* [Stored entries]

=== Section Start ===

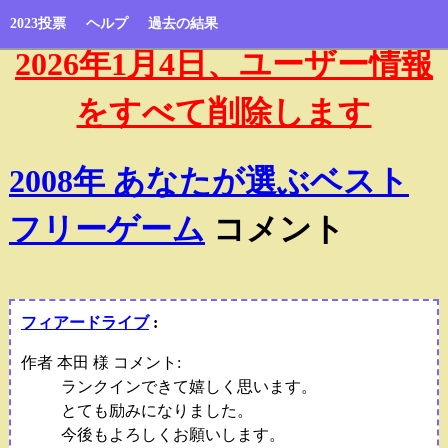
2023投票
ヘルプ
過去の結果
2026年1月4日、ユーザー情報
をすべて削除します
2008年 あなたが選ぶベスト
フリーゲーム
コメント
フィアードライブ
:
作者 本田 様 コメント:
ランクインできて嬉しく思います。
とても励みになりました。
今後もよろしくお願いします。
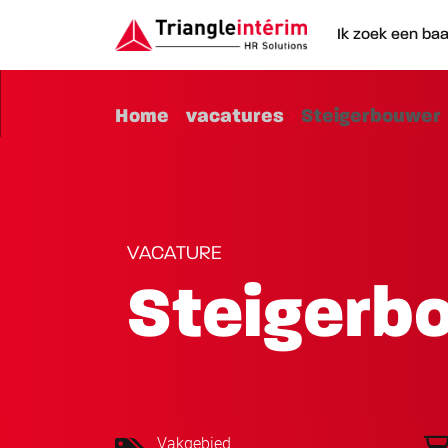
Ik zoek een ba
Home
vacatures
Steigerbouwer
VACATURE
Steigerb
Vakgebied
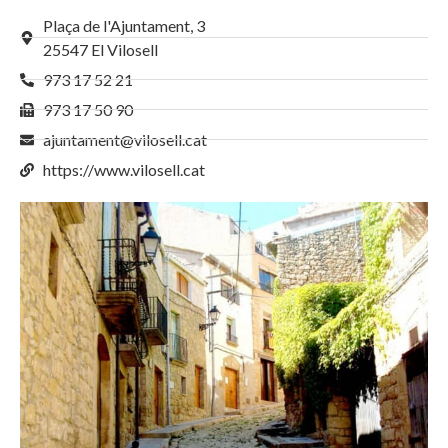
Plaça de l'Ajuntament, 3
25547 El Vilosell
973 17 52 21
973 17 50 90
ajuntament@vilosell.cat
https://www.vilosell.cat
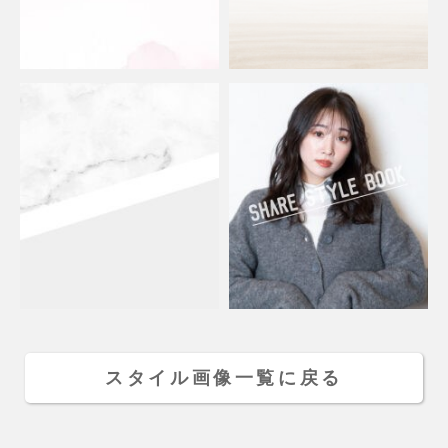
スタイル画像一覧に戻る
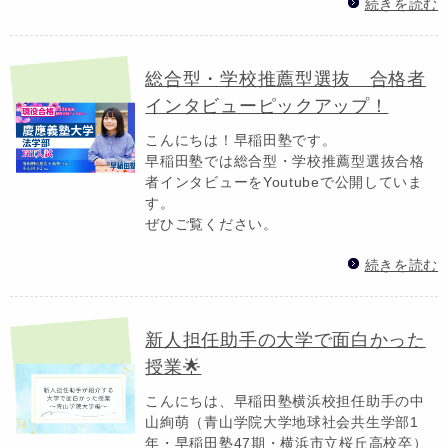
続きを読む
総合型・学校推薦型選抜 合格者
インタビューピックアップ！
こんにちは！早稲田塾です。
早稲田塾では総合型・学校推薦型選抜合格
者インタビューをYoutubeで公開していま
す。
ぜひご覧ください。
続きを読む
新人担任助手の大学で面白かった
授業🌟
こんにちは、早稲田塾横浜校担任助手の中
山絢萌（青山学院大学地球社会共生学部1
年・早稲田塾47期・横浜市立桜丘高校卒）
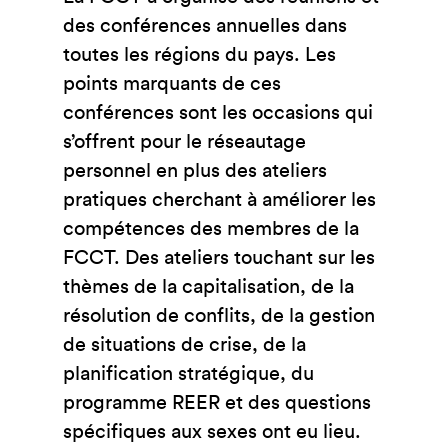
des conférences annuelles dans
toutes les régions du pays. Les
points marquants de ces
conférences sont les occasions qui
s’offrent pour le réseautage
personnel en plus des ateliers
pratiques cherchant à améliorer les
compétences des membres de la
FCCT. Des ateliers touchant sur les
thèmes de la capitalisation, de la
résolution de conflits, de la gestion
de situations de crise, de la
planification stratégique, du
programme REER et des questions
spécifiques aux sexes ont eu lieu.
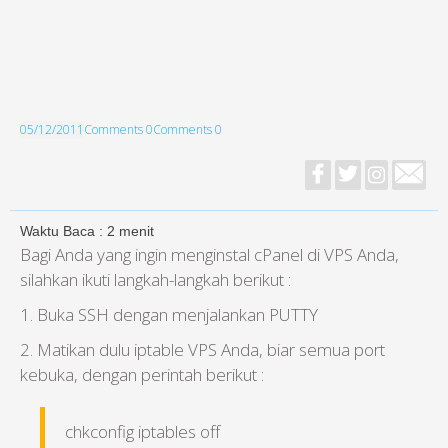
05/12/2011
Comments 0
Comments 0
Waktu Baca :
2
menit
Bagi Anda yang ingin menginstal cPanel di VPS Anda,
silahkan ikuti langkah-langkah berikut :
1. Buka SSH dengan menjalankan PUTTY
2. Matikan dulu iptable VPS Anda, biar semua port
kebuka, dengan perintah berikut :
chkconfig iptables off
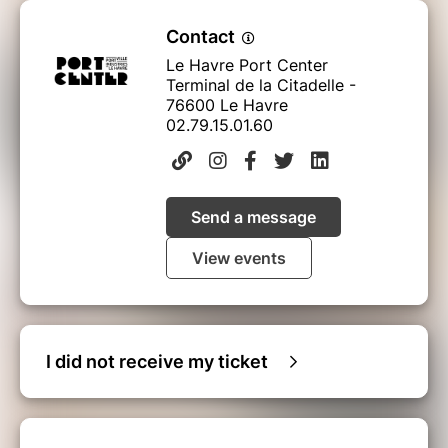
Contact
Le Havre Port Center
Terminal de la Citadelle -
76600 Le Havre
02.79.15.01.60
Send a message
View events
I did not receive my ticket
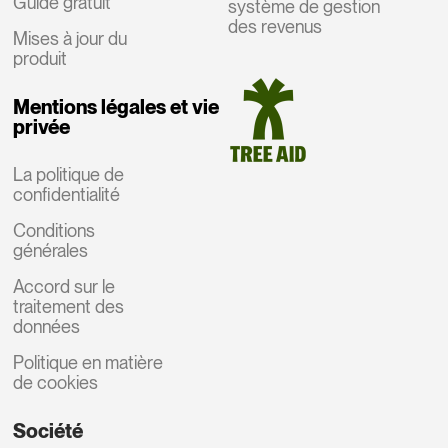
Guide gratuit
système de gestion
des revenus
Mises à jour du
produit
Mentions légales et vie
privée
La politique de
confidentialité
Conditions
générales
Accord sur le
traitement des
données
Politique en matière
de cookies
Société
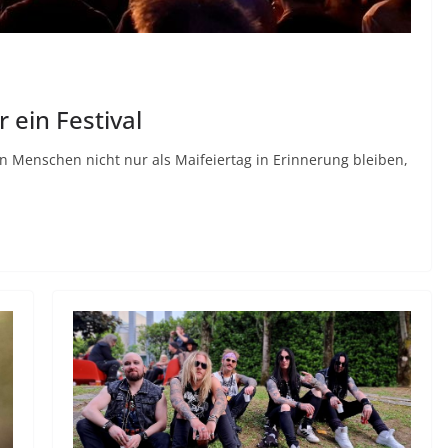
 ein Festival
n Menschen nicht nur als Maifeiertag in Erinnerung bleiben,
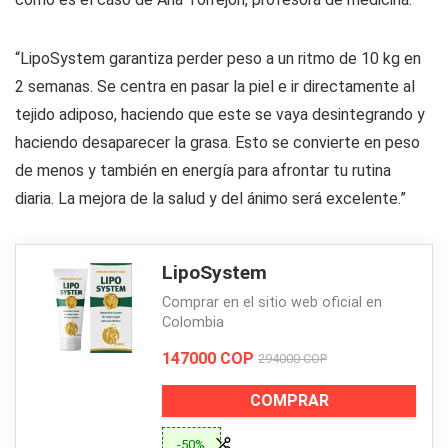
“LipoSystem garantiza perder peso a un ritmo de 10 kg en
2 semanas. Se centra en pasar la piel e ir directamente al
tejido adiposo, haciendo que este se vaya desintegrando y
haciendo desaparecer la grasa. Esto se convierte en peso
de menos y también en energía para afrontar tu rutina
diaria. La mejora de la salud y del ánimo será excelente.”
LipoSystem
Comprar en el sitio web oficial en
Colombia
147000 COP
294000 COP
COMPRAR
-50%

=== Section End ===

* [Assigned task] The job here is to find each line above with the word "Anda" and copy it.

* [Task response]
Bagi Anda yang ingin menginstal cPanel di VPS Anda,
2. Matikan dulu iptable VPS Anda, biar semua port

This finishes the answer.